◆ TASK DIRECTIONS: Reproduce only the lines from the one containing "Nous sécurisons votre domicile ou local" through the end of the data, exactly as they stand.

◆ EXERCISE MATERIAL:
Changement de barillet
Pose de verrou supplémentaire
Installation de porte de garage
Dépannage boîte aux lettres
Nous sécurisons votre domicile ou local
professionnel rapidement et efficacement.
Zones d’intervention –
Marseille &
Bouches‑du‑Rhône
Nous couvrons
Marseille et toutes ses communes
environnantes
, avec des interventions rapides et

◆ WRITTEN RESPONSE:
Nous sécurisons votre domicile ou local
professionnel rapidement et efficacement.
Zones d’intervention –
Marseille &
Bouches‑du‑Rhône
Nous couvrons
Marseille et toutes ses communes
environnantes
, avec des interventions rapides et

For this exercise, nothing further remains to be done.